> [WORK INSTRUCTIONS]: Looking through the listing, how many of its lines hold the word "have"? Answer with only the number.

____

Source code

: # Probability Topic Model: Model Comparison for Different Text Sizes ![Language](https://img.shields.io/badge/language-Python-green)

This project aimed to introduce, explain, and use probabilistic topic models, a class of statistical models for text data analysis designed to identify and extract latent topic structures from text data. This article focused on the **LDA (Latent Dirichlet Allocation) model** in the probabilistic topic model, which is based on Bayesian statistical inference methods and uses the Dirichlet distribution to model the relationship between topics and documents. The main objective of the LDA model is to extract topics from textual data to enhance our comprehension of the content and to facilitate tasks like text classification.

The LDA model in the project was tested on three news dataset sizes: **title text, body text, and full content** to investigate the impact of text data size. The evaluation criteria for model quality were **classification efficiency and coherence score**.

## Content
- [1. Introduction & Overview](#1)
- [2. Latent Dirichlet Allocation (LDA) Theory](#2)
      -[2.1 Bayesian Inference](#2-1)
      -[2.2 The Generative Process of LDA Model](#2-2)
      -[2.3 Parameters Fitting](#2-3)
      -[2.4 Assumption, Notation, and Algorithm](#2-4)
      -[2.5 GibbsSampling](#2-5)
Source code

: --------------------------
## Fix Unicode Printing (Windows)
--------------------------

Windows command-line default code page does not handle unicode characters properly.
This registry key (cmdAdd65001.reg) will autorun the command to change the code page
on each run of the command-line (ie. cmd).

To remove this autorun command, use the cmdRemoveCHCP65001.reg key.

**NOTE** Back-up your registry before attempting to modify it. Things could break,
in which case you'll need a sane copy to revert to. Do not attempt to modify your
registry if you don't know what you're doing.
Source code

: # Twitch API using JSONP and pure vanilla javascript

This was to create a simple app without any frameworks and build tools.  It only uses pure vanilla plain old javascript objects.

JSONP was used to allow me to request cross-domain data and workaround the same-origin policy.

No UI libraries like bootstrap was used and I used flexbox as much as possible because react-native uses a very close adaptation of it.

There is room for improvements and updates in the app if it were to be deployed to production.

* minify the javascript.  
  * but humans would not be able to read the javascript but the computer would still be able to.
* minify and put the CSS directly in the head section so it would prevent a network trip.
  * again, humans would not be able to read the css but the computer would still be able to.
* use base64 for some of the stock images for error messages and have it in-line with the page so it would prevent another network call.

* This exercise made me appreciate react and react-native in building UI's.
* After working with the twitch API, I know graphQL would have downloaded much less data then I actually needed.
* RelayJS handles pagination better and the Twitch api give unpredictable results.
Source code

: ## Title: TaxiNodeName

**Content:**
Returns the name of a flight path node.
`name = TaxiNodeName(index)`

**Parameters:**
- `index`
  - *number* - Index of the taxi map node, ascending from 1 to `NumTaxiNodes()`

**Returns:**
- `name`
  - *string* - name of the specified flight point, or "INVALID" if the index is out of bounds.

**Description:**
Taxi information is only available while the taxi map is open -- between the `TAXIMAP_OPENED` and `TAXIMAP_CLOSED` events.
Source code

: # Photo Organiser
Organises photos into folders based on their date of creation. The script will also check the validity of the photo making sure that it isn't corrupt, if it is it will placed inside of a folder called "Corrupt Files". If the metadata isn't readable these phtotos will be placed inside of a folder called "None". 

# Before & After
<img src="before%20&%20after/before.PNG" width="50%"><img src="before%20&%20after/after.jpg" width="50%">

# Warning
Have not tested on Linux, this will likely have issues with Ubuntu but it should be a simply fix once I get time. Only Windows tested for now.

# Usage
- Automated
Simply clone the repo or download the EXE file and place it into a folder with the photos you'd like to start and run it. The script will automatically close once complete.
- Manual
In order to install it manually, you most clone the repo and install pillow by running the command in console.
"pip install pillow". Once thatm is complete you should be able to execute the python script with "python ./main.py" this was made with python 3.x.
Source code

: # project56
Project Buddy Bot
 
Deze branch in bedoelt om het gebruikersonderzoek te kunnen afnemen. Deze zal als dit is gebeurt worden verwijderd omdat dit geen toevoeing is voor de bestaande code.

____

> [REPLY TO THE EXERCISE]: 3